Among the remnants of history, musical instruments are a special case: they are voices of the past that can be made to speak.  When broken and in disrepair they are silent, and once silent it becomes much easier to pitch them onto the rubbish heap. Merlin’s silver swan automaton was and is one of the great wonders of his or any age. He patented a compound harpsichord-piano in 1774. Burney ordered a harpsichord from him 1777.  Both instruments are lost. The swan swims and sings still.  (The Museum of Fine Arts in Boston does, however, have a harpsichord made by Jacob Kirkman—also a friend of Burney—to which was added Merlin’s piano pedal in 1779.)

https://www.youtube.com/watch?v=GN7WFr-anqY

Burney’s description of collecting  and neglect was in my mind yesterday when I spent the day at the University of California at Berkeley trying to get a snatch of practice time on the large organ in the music department’s concert hall. It is impossible to move an organ quickly when flames break out or bombs fall. You can’t tuck it under your arm and go to another other room or step outside when, as yesterday, an unscheduled class of one hundred students convenes in the same space.

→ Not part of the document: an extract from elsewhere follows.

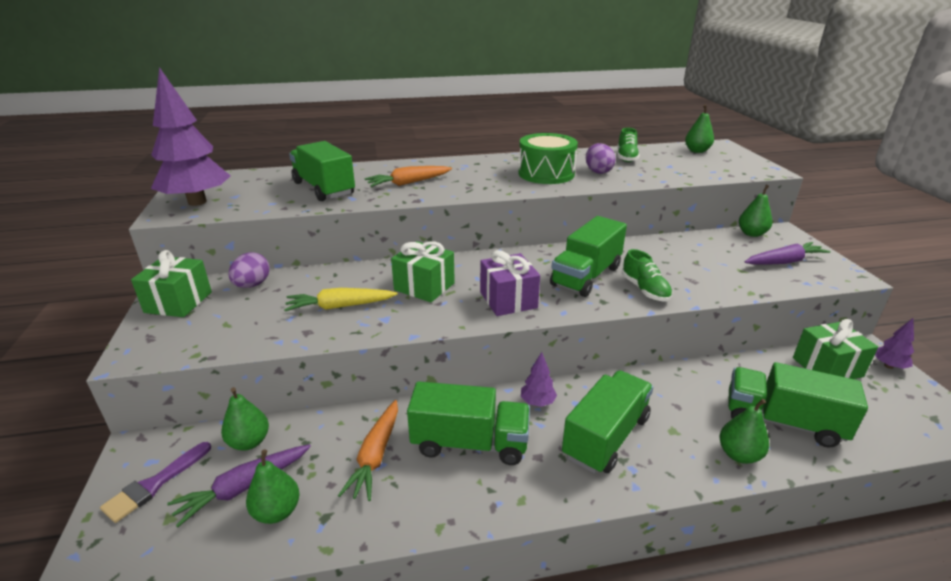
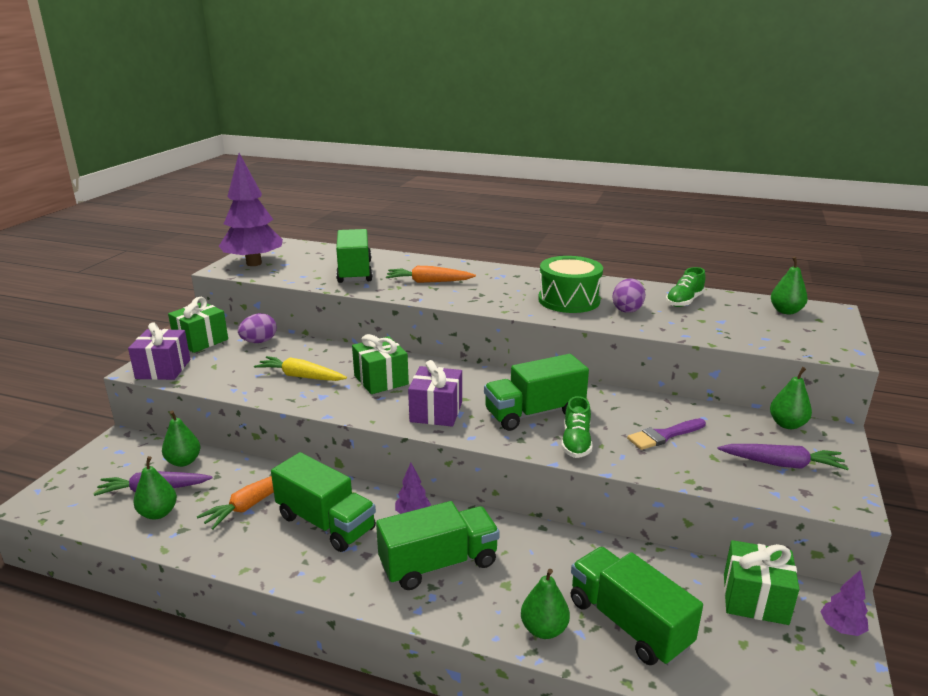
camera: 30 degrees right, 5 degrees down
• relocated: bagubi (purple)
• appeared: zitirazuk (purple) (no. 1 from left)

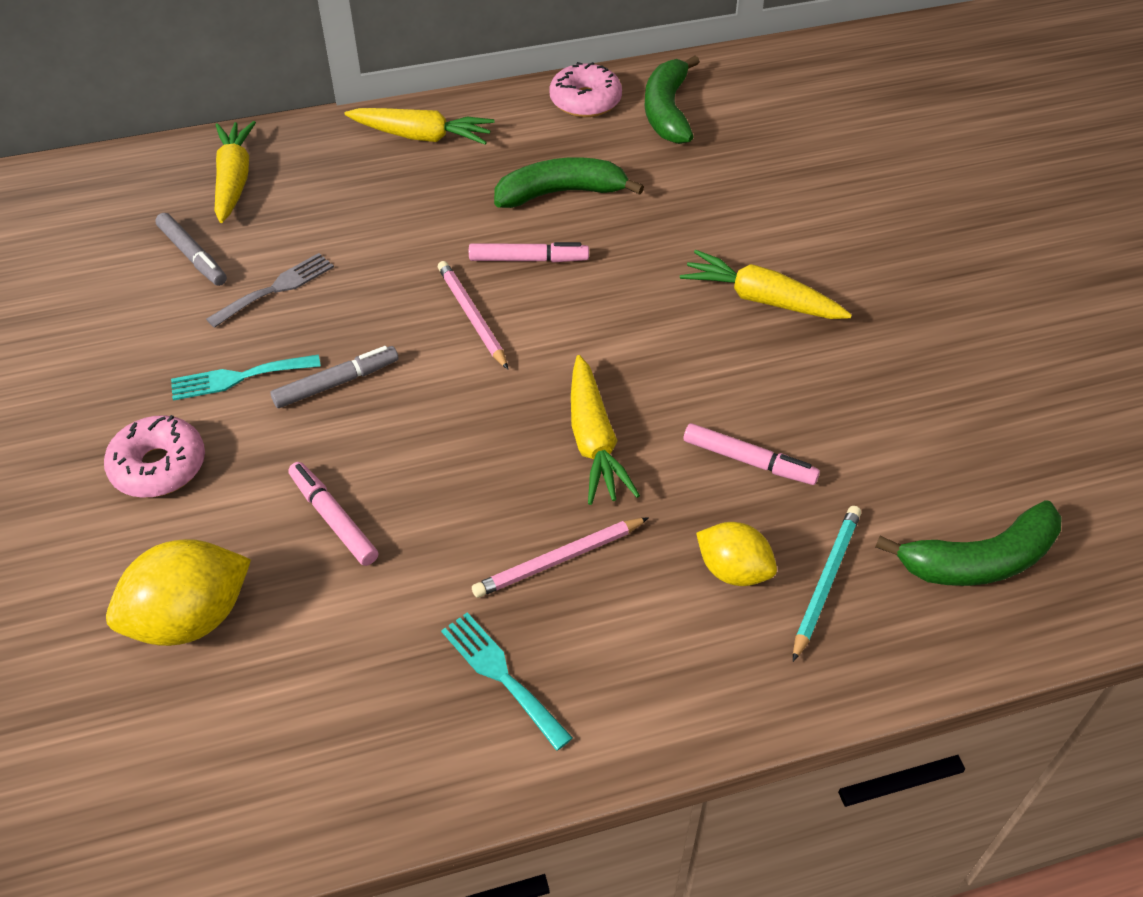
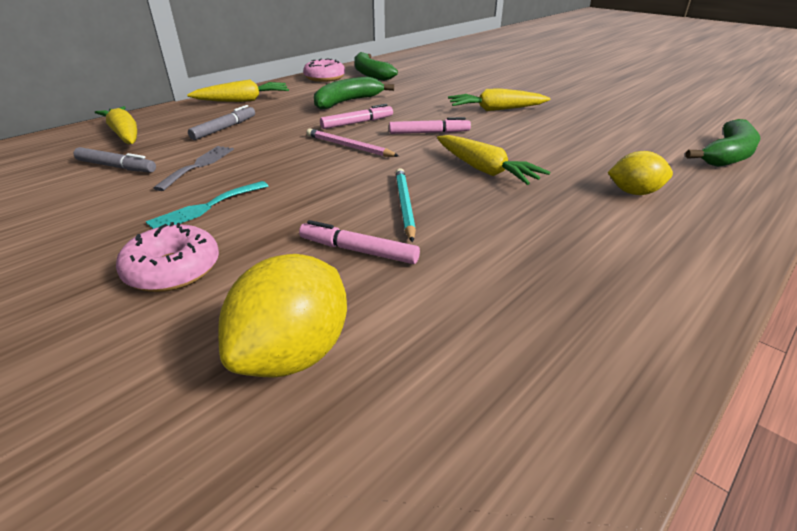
camera: 30 degrees left, 15 degrees down
• relocated:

Displaced, I wandered through the halls and back rooms of the music building, home to a remarkable collection of organs. Burney would have been fascinated by Berkeley’s holdings and certainly have commented on it in his diary.

In one dusty corner of the dank waiting room of the concert stood a lovely north German cabinet organ. Its bottom section housing the bellows was made to look like a chest of drawers. The upper part mimicked a wardrobe, but the doors opened to reveal not a lady’s finer but white and gilded pipes.

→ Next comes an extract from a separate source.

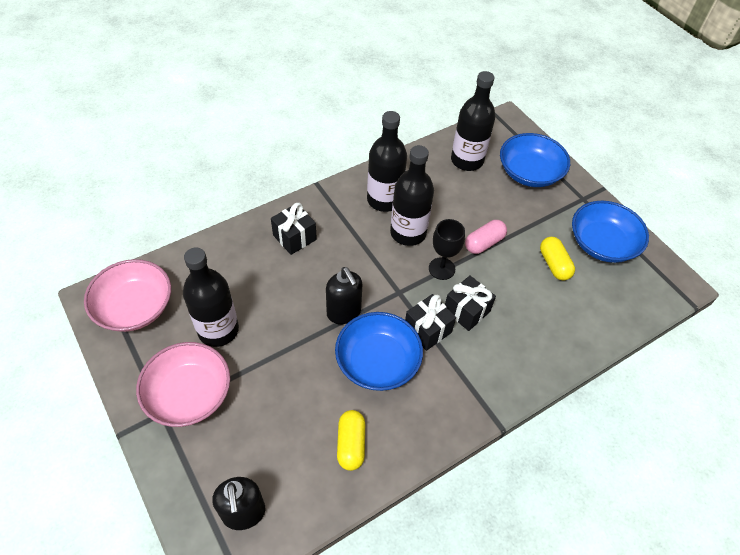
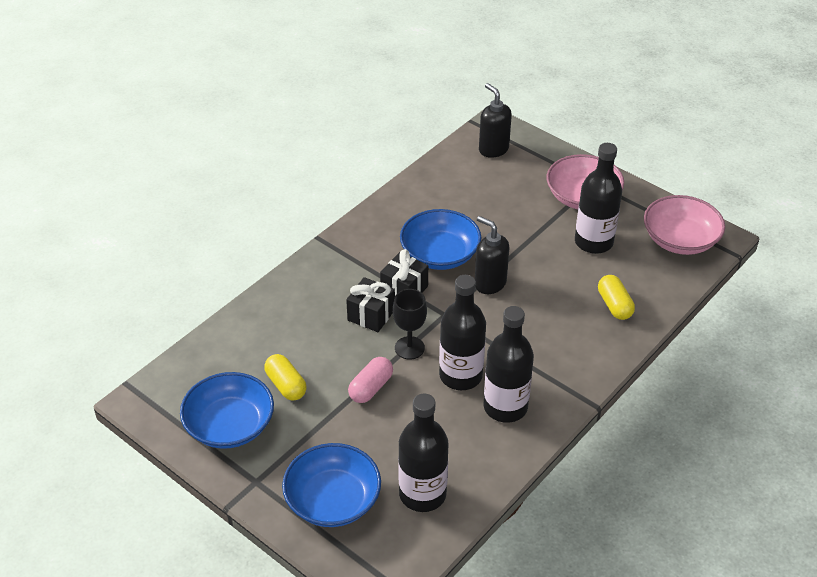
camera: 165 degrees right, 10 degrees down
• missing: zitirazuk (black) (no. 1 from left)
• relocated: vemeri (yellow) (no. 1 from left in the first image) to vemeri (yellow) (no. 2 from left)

For me it was like greeting an aged relative locked in an isolated room in an old folk’s home. Nearly thirty years ago when I lived in the northwest corner of Germany for I’d spent many hours playing on an identical instrument made by the same builder. The ancient stone house where the organ and I lived was not far from the instrument’s place of origin—the city of Emden, which had been almost totally destroyed in the Allied bombing of 1944. The Berkeley organ (and its pendant still in Germany) are among the very few musical remnants of old Emden.

Ignored and ailing, the emigrant to Berkeley is at least safe, one assumes, in its Bay Area bunker. After admiring the case for some time, I scrabbled in the dust and junk behind the instrument and plugged in the electric blower added later to make it possible to play without aid of a human pumper. The instrument was out of tune and wheezing; some keys stuck. But parts of it still sang sweetly.

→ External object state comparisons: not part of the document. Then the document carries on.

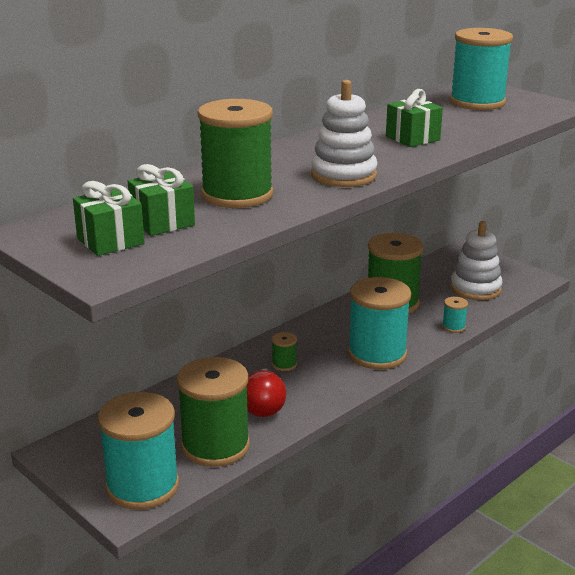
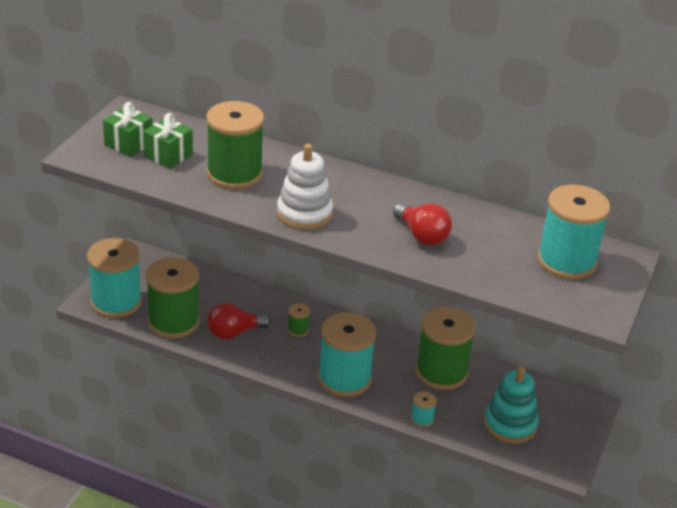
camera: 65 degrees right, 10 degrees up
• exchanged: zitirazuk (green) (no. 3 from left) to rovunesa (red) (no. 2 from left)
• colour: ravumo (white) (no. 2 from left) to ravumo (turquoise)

In a nearby corner another German house organ from around 1750 was even dustier. It looked as if it hadn’t been touched in decades.

In a second-floor landing another part of the music department complex I encountered an Italian organ from the mid-eighteenth century. It is about twelve feet high and five feet wide. Last time I visited the Berkeley organs nearly twenty years ago it had been on the concert hall stage.

This one has no motor so has to be pumped. I was able to get someone to spend a few minutes pulling the cords that raise the two bellows.  This rare and beautiful instrument with its classical architectural flourishes and the lush vocal quality of its sounds has survived for nearly fifty years in the New World.  Against the 1950s walls and institutional carpeted of the Berkeley music building, it looks sad, and sounds rather sad, too. One yearns to hear and see it in the church in Veron from which it was taken.

The acquisition of these instruments and some ten others based on old models, German and Spanish, was made possible thanks to the behest of a Berkeley professor of chemistry named Edmond O’Neill, who left $46,000 to the university for the purchase of an organ (later reinterpreted to mean “organs”) when he died in 1933. Nearly the same sum was given by his wife, Edith, when she died eight years later.

Berkeley has recently folded its university organist position. Uncurated and unloved, the instruments collected with the now-depleted O’Neill funds suffer the worst of musical fates: disuse. Silently they await an uncertain future.